After judgment there were submissions on how the claimant’s success on the Part 36 issue should affect the costs of the appeal.  There is also

  1. In accordance with the normal practice governed by Practice Direction 40E of the Civil Procedure Rules (“CPR”) a draft judgment was circulated to the parties on a confidential basis on 22 May 2018. It was directed that the parties should either file an agreed order or make written submissions on any outstanding consequential matters by 4 pm on 5 June 2018. The Respondent complied with that direction. The Appellant, who by then appears to have been acting in person again, did not comply. He has not given any explanation for his failure to comply. Further, this Court has been informed that he has failed to respond to attempts by the Respondent to seek agreement on consequential matters, on 29 May 2018 and again on 4 June 2018. Rather than engaging with the Court or the Respondent the Appellant has made written submissions dated 6 June 2018. I have taken those submissions into account despite the Appellant’s failures so as to avoid any risk of injustice.
  2. The Respondent applies for its costs of the appeal except that the Respondent accepts that it should bear the cost of its own Respondent’s Notice in the costs appeal. The Appellant resists that application and submits that the Respondent should pay his costs in the Court of Appeal (if any).
  3. The starting point is the general rule in CPR 44.2(2) that the unsuccessful party will be ordered to pay the costs of the successful party. In the present case, the Respondent is undoubtedly the successful party in the substantive appeal. As a matter of common sense it was the substantive appeal which concerned the real issue in dispute between the parties. It was the substantive appeal which took up the vast amount of the time needed both in preparation and at the hearing itself.
  4. The Respondent submits that the Court should not make a split order as to costs. The Appellant agrees although he disagrees as to the costs order that should be made.
  5. I accept the submissions made on behalf of the Respondent. Any percentage reduction to the costs payable would either be miniscule or would risk unfairness because it would not properly reflect the victory which the Respondent has secured. The justice of the case overall (in particular the fact that the costs appeal was allowed) can be properly reflected by not permitting the costs of the Respondent’s Notice. It is difficult to see what costs the Appellant can have incurred in relation to the costs appeal.
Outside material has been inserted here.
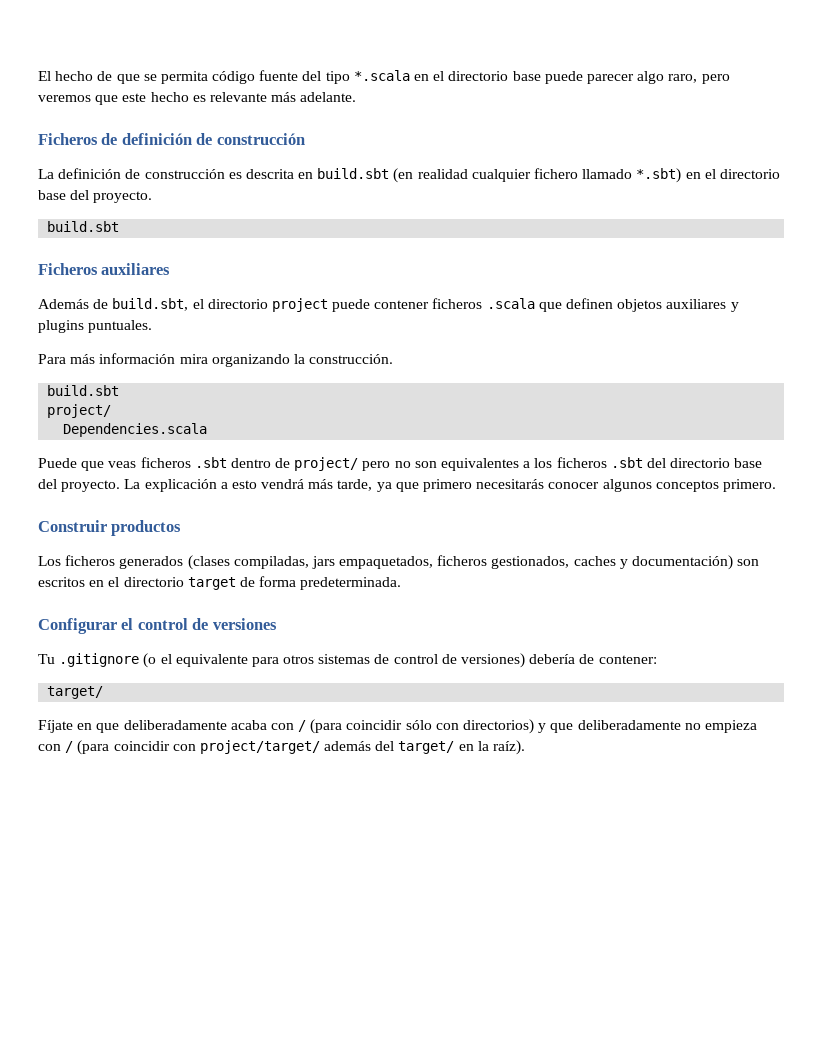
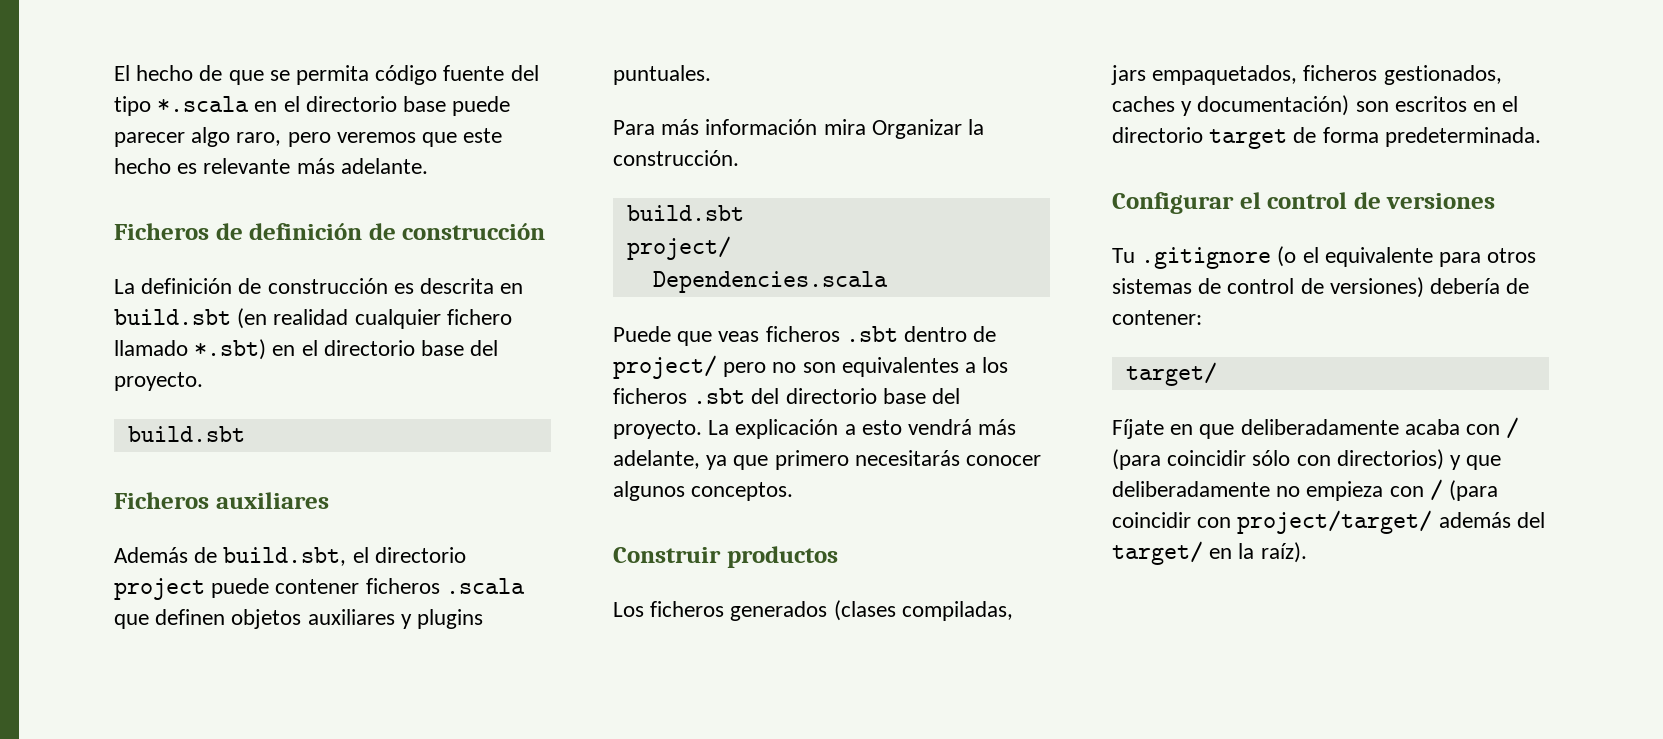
[211,354,290,367] organizando -> [871,119,962,139] Organizar
[337,479,373,491] tarde, -> [613,450,700,469] adelante,
[655,479,776,492] conceptos primero. -> [691,482,794,501] conceptos.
  6. The basis for the Appellant’s objection to the Respondent’s application for its costs is that he submits that the Respondent unreasonably refused to mediate. I do not accept that submission. This is not a case which is analogous to PGF II SA v OMFS [2013] EWCA Civ 1288. This is not a case in which the Respondent was “silent” in response to an invitation to mediate. To the contrary, from the outset it expressly stated that it wished to engage in the Court of Appeal mediation scheme. It was the Appellant who declined to participate in that scheme because he suggested an alternative approach, by way of a meeting which he would attend only on certain conditions which were not acceptable to the Respondent. In the circumstances of this case therefore I do not consider that there is any good reason to depart from the normal order as to costs.
  7. Accordingly I would order that the Appellant shall pay the Respondent’s costs of the appeal, save that the Respondent shall bear the costs of its own Respondent’s Notice. I do not accept that this is a case which is suitable for summary assessment, as the Appellant has suggested. This is a case which is eminently suited to detailed assessment by a costs judge if agreement cannot be reached.